NOBODY BRINGS as much of a global perspective to Washington wine as Bob Betz. After a long career at Chateau Ste. Michelle, earning the prestigious Master of Wine degree and building his Betz Family Winery in Redmond into a cult producer before selling the operation in 2011, he began serving as a consultant for the Betz winery and Ste. Michelle Wine Estates. With most of the Betz winery’s fruit coming from Red Mountain, and because of his work with Ste. Michelle’s Col Solare, he has a unique perspective on Red Mountain grapes.
He likens the area as something between Napa Valley and Bordeaux in terms of fruit quality, structure and longevity. He has long admired Red Mountain as among Washington’s top regions. And he believes that like Burgundy, Red Mountain could be divided into smaller AVAs as younger winemakers and growers explore and define the bench.

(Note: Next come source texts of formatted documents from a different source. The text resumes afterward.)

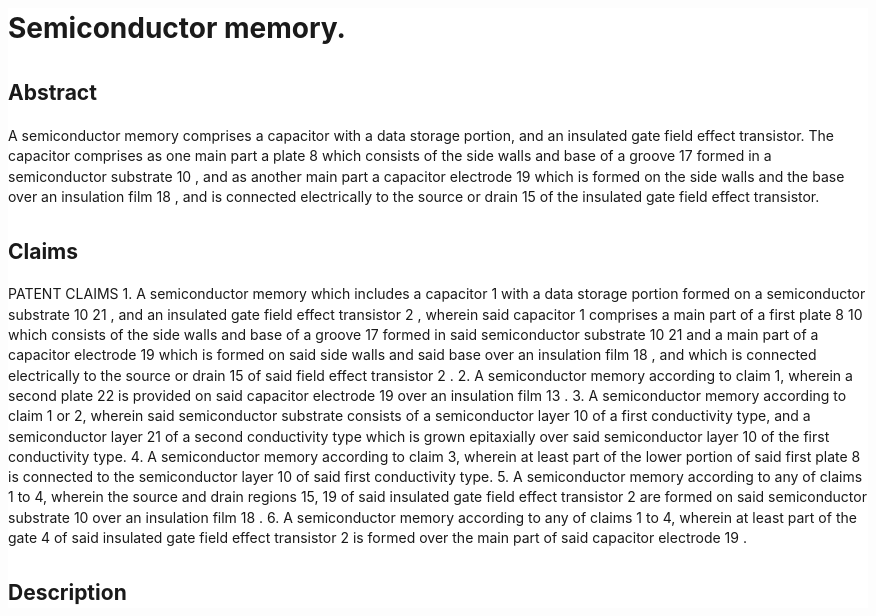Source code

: # Semiconductor memory.

## Abstract
A semiconductor memory comprises a capacitor with a data storage portion, and an insulated gate field effect transistor. The capacitor comprises as one main part a plate 8 which consists of the side walls and base of a groove 17 formed in a semiconductor substrate 10 , and as another main part a capacitor electrode 19 which is formed on the side walls and the base over an insulation film 18 , and is connected electrically to the source or drain 15 of the insulated gate field effect transistor.

## Claims
PATENT CLAIMS 1. A semiconductor memory which includes a capacitor 1 with a data storage portion formed on a semiconductor substrate 10 21 , and an insulated gate field effect transistor 2 , wherein said capacitor 1 comprises a main part of a first plate 8 10 which consists of the side walls and base of a groove 17 formed in said semiconductor substrate 10 21 and a main part of a capacitor electrode 19 which is formed on said side walls and said base over an insulation film 18 , and which is connected electrically to the source or drain 15 of said field effect transistor 2 . 2. A semiconductor memory according to claim 1, wherein a second plate 22 is provided on said capacitor electrode 19 over an insulation film 13 . 3. A semiconductor memory according to claim 1 or 2, wherein said semiconductor substrate consists of a semiconductor layer 10 of a first conductivity type, and a semiconductor layer 21 of a second conductivity type which is grown epitaxially over said semiconductor layer 10 of the first conductivity type. 4. A semiconductor memory according to claim 3, wherein at least part of the lower portion of said first plate 8 is connected to the semiconductor layer 10 of said first conductivity type. 5. A semiconductor memory according to any of claims 1 to 4, wherein the source and drain regions 15, 19 of said insulated gate field effect transistor 2 are formed on said semiconductor substrate 10 over an insulation film 18 . 6. A semiconductor memory according to any of claims 1 to 4, wherein at least part of the gate 4 of said insulated gate field effect transistor 2 is formed over the main part of said capacitor electrode 19 .

## Description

Betz also says Red Mountain can be a catalyst for change for the entire Washington wine industry. The wine world is discovering Red Mountain, with new ideas coming from California and Europe that could enrich and ultimately change Washington. Among the big players now on Red Mountain are Antinori (a partner with Ste. Michelle in Col Solare) from Tuscany; Napa-based Duckhorn Vineyards, which owns Canvasback, which makes Red Mountain cab and owns a vineyard on Red Mountain; and the Aquilini family, which owns the National Hockey League’s Vancouver Canucks as well as some Italian wine operations. The Aquilinis bought and planted several hundred acres of vines on Red Mountain. They’re in the process of creating their own brand and building a winery. All of these companies were attracted to Red Mountain for its quality wines and long-term potential.
Like everything ag-related in Eastern Washington, what has held back Red Mountain is water. Not enough comes from the sky to sustain the vines. In 2011, the brown ridge had patches of green, but the promise of its greatness was tied to water, as everything is east of the Cascades. That year, the Kennewick Irrigation District created a new irrigation district for Red Mountain, transferring water rights from the Columbia River to the Yakima River.
This brought water to the brown ridge, and the red cheatgrass and sagebrush quickly were replaced by grapevines, which supplied winemakers, from Washington and beyond, with some of the best wine grapes in the country.